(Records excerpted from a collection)

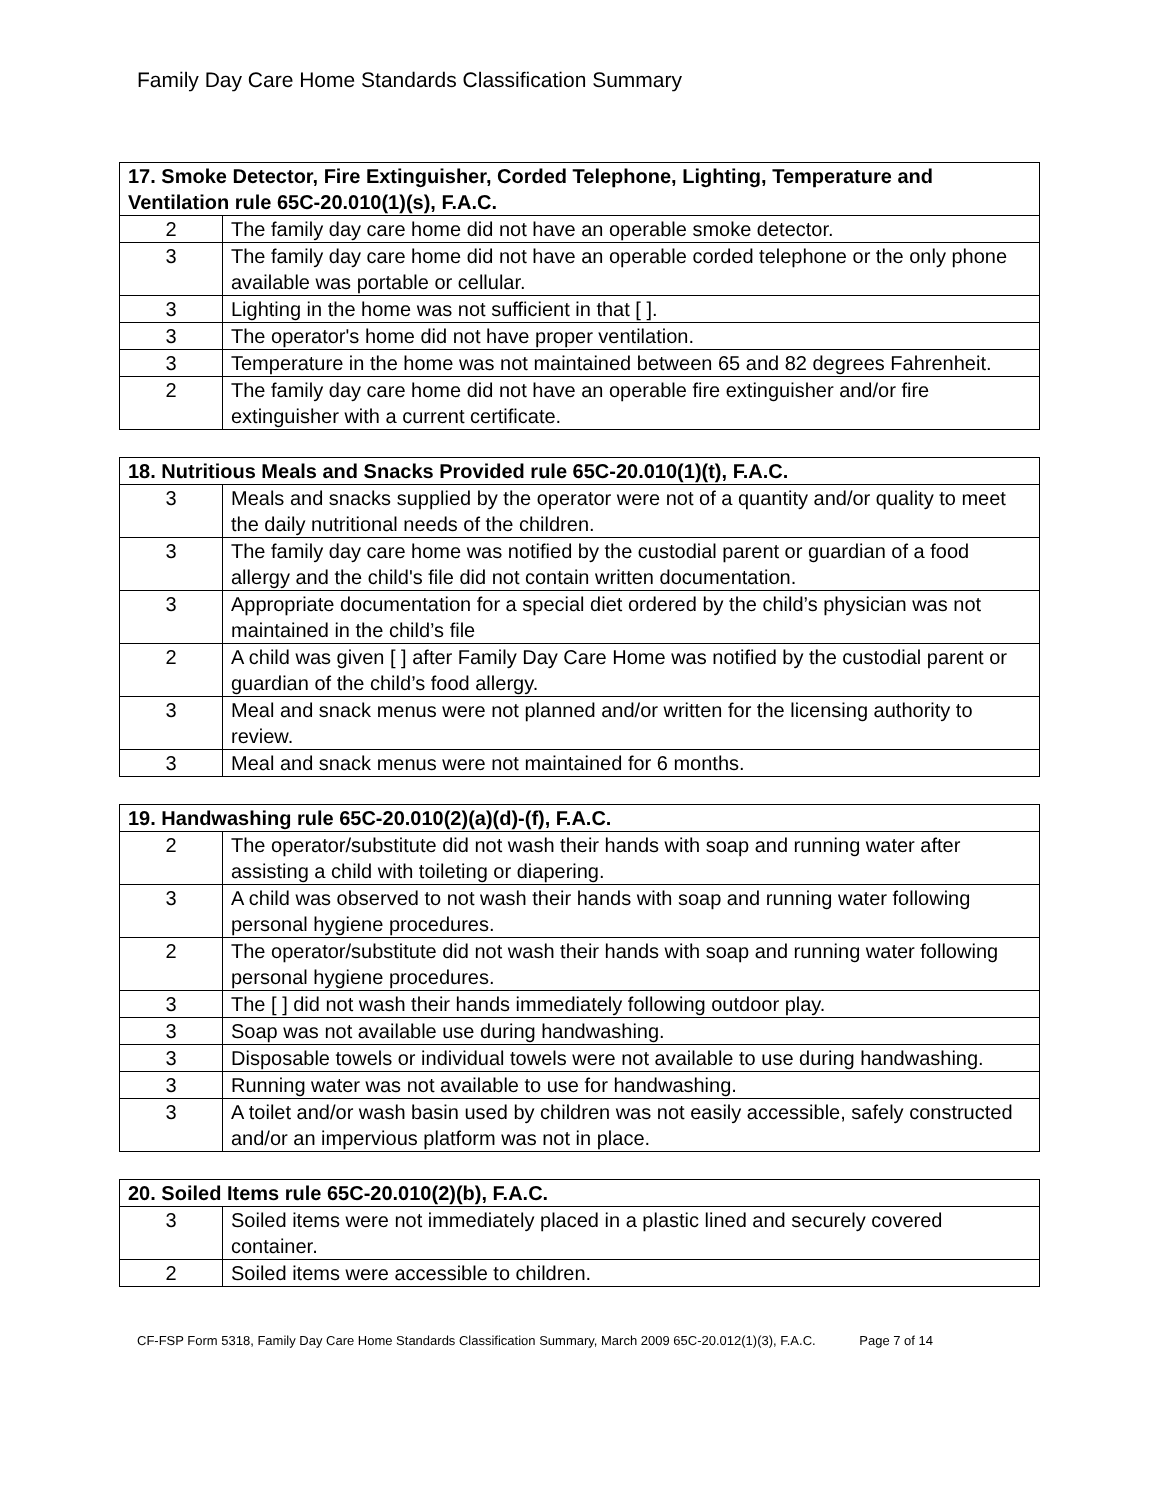Family Day Care Home Standards Classification Summary
| 17. Smoke Detector, Fire Extinguisher, Corded Telephone, Lighting, Temperature and Ventilation rule 65C-20.010(1)(s), F.A.C. | |
| --- | --- |
| 2 | The family day care home did not have an operable smoke detector. |
| 3 | The family day care home did not have an operable corded telephone or the only phone available was portable or cellular. |
| 3 | Lighting in the home was not sufficient in that [ ]. |
| 3 | The operator's home did not have proper ventilation. |
| 3 | Temperature in the home was not maintained between 65 and 82 degrees Fahrenheit. |
| 2 | The family day care home did not have an operable fire extinguisher and/or fire extinguisher with a current certificate. |
| 18. Nutritious Meals and Snacks Provided rule 65C-20.010(1)(t), F.A.C. | |
| --- | --- |
| 3 | Meals and snacks supplied by the operator were not of a quantity and/or quality to meet the daily nutritional needs of the children. |
| 3 | The family day care home was notified by the custodial parent or guardian of a food allergy and the child's file did not contain written documentation. |
| 3 | Appropriate documentation for a special diet ordered by the child’s physician was not maintained in the child’s file |
| 2 | A child was given [ ] after Family Day Care Home was notified by the custodial parent or guardian of the child’s food allergy. |
| 3 | Meal and snack menus were not planned and/or written for the licensing authority to review. |
| 3 | Meal and snack menus were not maintained for 6 months. |
| 19. Handwashing rule 65C-20.010(2)(a)(d)-(f), F.A.C. | |
| --- | --- |
| 2 | The operator/substitute did not wash their hands with soap and running water after assisting a child with toileting or diapering. |
| 3 | A child was observed to not wash their hands with soap and running water following personal hygiene procedures. |
| 2 | The operator/substitute did not wash their hands with soap and running water following personal hygiene procedures. |
| 3 | The [ ] did not wash their hands immediately following outdoor play. |
| 3 | Soap was not available use during handwashing. |
| 3 | Disposable towels or individual towels were not available to use during handwashing. |
| 3 | Running water was not available to use for handwashing. |
| 3 | A toilet and/or wash basin used by children was not easily accessible, safely constructed and/or an impervious platform was not in place. |
| 20. Soiled Items rule 65C-20.010(2)(b), F.A.C. | |
| --- | --- |
| 3 | Soiled items were not immediately placed in a plastic lined and securely covered container. |
| 2 | Soiled items were accessible to children. |
CF-FSP Form 5318, Family Day Care Home Standards Classification Summary, March 2009 65C-20.012(1)(3), F.A.C. Page 7 of 14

— Task description —
Reproduce these records exactly, but not the pictures.

— Output below —
Family Day Care Home Standards Classification Summary
| 17. Smoke Detector, Fire Extinguisher, Corded Telephone, Lighting, Temperature and Ventilation rule 65C-20.010(1)(s), F.A.C. | |
| --- | --- |
| 2 | The family day care home did not have an operable smoke detector. |
| 3 | The family day care home did not have an operable corded telephone or the only phone available was portable or cellular. |
| 3 | Lighting in the home was not sufficient in that [ ]. |
| 3 | The operator's home did not have proper ventilation. |
| 3 | Temperature in the home was not maintained between 65 and 82 degrees Fahrenheit. |
| 2 | The family day care home did not have an operable fire extinguisher and/or fire extinguisher with a current certificate. |
| 18. Nutritious Meals and Snacks Provided rule 65C-20.010(1)(t), F.A.C. | |
| --- | --- |
| 3 | Meals and snacks supplied by the operator were not of a quantity and/or quality to meet the daily nutritional needs of the children. |
| 3 | The family day care home was notified by the custodial parent or guardian of a food allergy and the child's file did not contain written documentation. |
| 3 | Appropriate documentation for a special diet ordered by the child’s physician was not maintained in the child’s file |
| 2 | A child was given [ ] after Family Day Care Home was notified by the custodial parent or guardian of the child’s food allergy. |
| 3 | Meal and snack menus were not planned and/or written for the licensing authority to review. |
| 3 | Meal and snack menus were not maintained for 6 months. |
| 19. Handwashing rule 65C-20.010(2)(a)(d)-(f), F.A.C. | |
| --- | --- |
| 2 | The operator/substitute did not wash their hands with soap and running water after assisting a child with toileting or diapering. |
| 3 | A child was observed to not wash their hands with soap and running water following personal hygiene procedures. |
| 2 | The operator/substitute did not wash their hands with soap and running water following personal hygiene procedures. |
| 3 | The [ ] did not wash their hands immediately following outdoor play. |
| 3 | Soap was not available use during handwashing. |
| 3 | Disposable towels or individual towels were not available to use during handwashing. |
| 3 | Running water was not available to use for handwashing. |
| 3 | A toilet and/or wash basin used by children was not easily accessible, safely constructed and/or an impervious platform was not in place. |
| 20. Soiled Items rule 65C-20.010(2)(b), F.A.C. | |
| --- | --- |
| 3 | Soiled items were not immediately placed in a plastic lined and securely covered container. |
| 2 | Soiled items were accessible to children. |
CF-FSP Form 5318, Family Day Care Home Standards Classification Summary, March 2009 65C-20.012(1)(3), F.A.C. Page 7 of 14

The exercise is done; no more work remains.